▶ [Task instructions]: What do the lines from the one containing "X777102Y807500D02*" through the end of the entries say? Quote them exactly, and only them.

▶ [Dataset records]:
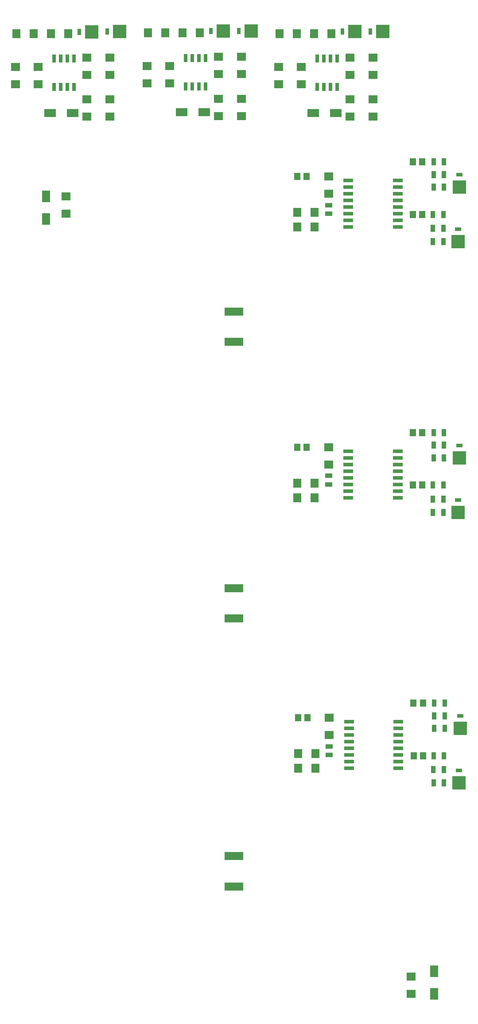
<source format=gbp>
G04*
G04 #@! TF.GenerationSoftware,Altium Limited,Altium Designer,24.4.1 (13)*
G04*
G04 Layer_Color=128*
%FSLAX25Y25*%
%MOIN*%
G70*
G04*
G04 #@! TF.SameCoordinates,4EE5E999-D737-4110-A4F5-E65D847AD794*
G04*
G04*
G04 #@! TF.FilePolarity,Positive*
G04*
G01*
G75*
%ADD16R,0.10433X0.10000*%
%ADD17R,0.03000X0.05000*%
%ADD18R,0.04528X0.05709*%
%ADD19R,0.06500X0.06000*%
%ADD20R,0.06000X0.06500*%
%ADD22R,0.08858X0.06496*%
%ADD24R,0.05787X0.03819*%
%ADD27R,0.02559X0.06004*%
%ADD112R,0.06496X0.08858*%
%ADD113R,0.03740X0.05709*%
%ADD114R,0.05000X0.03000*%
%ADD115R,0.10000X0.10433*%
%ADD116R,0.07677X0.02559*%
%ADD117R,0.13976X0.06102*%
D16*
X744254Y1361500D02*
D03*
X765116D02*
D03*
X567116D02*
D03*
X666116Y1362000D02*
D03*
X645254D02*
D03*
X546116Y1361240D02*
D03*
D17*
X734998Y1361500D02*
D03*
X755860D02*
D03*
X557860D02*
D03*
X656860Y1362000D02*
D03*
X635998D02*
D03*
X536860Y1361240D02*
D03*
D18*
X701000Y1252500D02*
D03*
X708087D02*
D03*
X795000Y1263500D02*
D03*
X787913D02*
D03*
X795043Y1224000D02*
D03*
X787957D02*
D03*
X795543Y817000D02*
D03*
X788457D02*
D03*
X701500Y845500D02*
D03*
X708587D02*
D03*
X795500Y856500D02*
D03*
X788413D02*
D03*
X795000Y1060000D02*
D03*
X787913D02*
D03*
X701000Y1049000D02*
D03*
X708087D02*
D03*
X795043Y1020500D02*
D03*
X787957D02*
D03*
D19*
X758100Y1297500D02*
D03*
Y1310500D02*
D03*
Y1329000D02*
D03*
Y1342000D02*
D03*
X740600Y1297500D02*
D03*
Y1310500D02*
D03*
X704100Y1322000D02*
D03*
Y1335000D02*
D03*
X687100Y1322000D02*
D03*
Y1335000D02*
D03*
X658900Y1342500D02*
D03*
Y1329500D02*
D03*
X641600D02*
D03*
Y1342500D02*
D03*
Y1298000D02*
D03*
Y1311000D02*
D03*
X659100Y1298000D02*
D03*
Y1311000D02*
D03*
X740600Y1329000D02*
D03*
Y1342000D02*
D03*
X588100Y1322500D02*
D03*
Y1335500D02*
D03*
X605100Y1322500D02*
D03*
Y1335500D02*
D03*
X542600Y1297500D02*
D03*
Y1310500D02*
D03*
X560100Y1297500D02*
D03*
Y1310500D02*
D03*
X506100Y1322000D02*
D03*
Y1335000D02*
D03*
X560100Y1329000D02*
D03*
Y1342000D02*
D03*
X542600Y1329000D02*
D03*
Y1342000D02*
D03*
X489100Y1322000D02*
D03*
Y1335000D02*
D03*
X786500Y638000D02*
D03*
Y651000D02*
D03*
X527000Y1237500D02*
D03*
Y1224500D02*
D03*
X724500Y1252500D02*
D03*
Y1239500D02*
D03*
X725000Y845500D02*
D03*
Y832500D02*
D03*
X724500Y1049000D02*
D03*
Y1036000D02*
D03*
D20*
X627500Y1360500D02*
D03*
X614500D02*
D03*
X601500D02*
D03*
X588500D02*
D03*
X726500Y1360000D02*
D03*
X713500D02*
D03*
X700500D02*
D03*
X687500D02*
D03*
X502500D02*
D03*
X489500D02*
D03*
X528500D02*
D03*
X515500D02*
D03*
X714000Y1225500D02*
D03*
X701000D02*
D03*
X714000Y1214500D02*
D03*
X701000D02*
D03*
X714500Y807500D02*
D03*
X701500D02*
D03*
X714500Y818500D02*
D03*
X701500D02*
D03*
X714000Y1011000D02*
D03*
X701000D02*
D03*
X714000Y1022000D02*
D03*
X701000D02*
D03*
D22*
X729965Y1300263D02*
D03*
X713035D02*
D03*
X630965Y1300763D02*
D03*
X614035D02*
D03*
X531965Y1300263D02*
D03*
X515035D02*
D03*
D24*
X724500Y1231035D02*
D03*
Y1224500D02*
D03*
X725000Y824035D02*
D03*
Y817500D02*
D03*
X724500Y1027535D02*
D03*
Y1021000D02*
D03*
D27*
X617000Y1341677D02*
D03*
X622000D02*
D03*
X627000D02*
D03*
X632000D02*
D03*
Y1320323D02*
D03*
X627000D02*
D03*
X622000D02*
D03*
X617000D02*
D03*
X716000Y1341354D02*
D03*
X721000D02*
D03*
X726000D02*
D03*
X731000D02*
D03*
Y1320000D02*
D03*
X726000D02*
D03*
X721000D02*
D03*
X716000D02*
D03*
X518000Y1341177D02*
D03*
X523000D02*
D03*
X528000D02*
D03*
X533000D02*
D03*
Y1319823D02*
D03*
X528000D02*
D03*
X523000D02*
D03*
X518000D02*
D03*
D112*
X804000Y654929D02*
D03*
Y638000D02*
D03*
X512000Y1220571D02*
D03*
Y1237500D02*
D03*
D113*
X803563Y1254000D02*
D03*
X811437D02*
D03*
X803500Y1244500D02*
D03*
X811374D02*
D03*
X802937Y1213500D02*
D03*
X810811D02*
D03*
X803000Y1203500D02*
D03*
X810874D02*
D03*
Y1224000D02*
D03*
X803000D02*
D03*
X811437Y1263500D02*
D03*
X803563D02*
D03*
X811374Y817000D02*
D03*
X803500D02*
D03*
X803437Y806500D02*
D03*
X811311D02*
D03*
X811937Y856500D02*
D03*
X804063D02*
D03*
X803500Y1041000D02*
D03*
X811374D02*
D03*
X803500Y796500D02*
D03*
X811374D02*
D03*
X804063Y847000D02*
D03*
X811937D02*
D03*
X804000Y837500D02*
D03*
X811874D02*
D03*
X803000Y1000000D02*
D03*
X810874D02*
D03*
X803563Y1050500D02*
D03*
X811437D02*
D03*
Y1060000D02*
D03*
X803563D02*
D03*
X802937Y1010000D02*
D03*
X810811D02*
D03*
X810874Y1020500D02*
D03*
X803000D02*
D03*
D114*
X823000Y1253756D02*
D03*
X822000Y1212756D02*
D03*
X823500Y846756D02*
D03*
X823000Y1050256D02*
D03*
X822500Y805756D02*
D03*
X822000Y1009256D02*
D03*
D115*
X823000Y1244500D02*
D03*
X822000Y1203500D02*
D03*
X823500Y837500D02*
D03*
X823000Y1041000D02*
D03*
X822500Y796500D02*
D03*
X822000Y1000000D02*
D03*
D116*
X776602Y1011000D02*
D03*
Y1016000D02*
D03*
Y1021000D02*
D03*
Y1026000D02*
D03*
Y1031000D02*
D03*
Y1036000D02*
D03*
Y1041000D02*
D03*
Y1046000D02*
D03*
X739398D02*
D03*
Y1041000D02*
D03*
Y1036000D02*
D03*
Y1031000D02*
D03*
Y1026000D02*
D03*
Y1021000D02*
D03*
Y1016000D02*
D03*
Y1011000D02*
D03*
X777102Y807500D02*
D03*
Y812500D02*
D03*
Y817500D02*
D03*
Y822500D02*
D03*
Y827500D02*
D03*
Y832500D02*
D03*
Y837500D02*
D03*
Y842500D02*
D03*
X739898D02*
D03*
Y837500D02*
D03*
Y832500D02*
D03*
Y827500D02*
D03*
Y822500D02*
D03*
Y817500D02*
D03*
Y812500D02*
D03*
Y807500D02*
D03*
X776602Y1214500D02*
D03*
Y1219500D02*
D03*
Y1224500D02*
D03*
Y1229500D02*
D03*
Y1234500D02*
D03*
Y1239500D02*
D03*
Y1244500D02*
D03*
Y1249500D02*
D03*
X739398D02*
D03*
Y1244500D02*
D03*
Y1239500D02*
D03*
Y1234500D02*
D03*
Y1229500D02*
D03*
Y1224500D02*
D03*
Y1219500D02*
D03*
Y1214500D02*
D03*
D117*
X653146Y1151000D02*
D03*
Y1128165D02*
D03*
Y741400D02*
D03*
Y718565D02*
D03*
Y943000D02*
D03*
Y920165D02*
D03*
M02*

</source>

▶ [Response box]:
X777102Y807500D02*
D03*
Y812500D02*
D03*
Y817500D02*
D03*
Y822500D02*
D03*
Y827500D02*
D03*
Y832500D02*
D03*
Y837500D02*
D03*
Y842500D02*
D03*
X739898D02*
D03*
Y837500D02*
D03*
Y832500D02*
D03*
Y827500D02*
D03*
Y822500D02*
D03*
Y817500D02*
D03*
Y812500D02*
D03*
Y807500D02*
D03*
X776602Y1214500D02*
D03*
Y1219500D02*
D03*
Y1224500D02*
D03*
Y1229500D02*
D03*
Y1234500D02*
D03*
Y1239500D02*
D03*
Y1244500D02*
D03*
Y1249500D02*
D03*
X739398D02*
D03*
Y1244500D02*
D03*
Y1239500D02*
D03*
Y1234500D02*
D03*
Y1229500D02*
D03*
Y1224500D02*
D03*
Y1219500D02*
D03*
Y1214500D02*
D03*
D117*
X653146Y1151000D02*
D03*
Y1128165D02*
D03*
Y741400D02*
D03*
Y718565D02*
D03*
Y943000D02*
D03*
Y920165D02*
D03*
M02*

</source>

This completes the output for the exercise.